───── Records for this task
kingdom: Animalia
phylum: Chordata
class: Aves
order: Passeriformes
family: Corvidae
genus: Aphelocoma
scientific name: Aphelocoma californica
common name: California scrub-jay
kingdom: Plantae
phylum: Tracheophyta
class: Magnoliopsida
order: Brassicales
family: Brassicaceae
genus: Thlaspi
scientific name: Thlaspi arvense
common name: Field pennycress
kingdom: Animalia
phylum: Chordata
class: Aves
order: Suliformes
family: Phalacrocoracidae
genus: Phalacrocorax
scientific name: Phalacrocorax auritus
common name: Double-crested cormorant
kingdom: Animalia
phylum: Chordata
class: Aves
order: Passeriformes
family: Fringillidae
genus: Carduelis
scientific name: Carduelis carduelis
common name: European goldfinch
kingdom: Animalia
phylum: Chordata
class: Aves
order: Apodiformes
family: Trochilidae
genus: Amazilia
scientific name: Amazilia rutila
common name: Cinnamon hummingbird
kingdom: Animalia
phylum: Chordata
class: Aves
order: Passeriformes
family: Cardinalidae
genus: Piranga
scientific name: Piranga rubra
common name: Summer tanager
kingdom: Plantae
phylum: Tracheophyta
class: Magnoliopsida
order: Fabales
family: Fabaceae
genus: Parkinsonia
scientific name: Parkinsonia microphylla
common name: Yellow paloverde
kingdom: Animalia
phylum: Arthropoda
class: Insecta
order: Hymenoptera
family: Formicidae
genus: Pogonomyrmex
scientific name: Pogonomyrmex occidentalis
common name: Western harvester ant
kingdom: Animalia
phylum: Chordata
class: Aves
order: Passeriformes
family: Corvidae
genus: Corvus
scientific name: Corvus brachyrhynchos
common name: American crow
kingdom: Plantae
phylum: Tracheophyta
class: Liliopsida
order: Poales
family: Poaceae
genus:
──────────
*The task*. Filter the listing above down to the lines that contain the string "family", and copy each of those lines in full.

*Solution to the problem*.
family: Corvidae
family: Brassicaceae
family: Phalacrocoracidae
family: Fringillidae
family: Trochilidae
family: Cardinalidae
family: Fabaceae
family: Formicidae
family: Corvidae
family: Poaceae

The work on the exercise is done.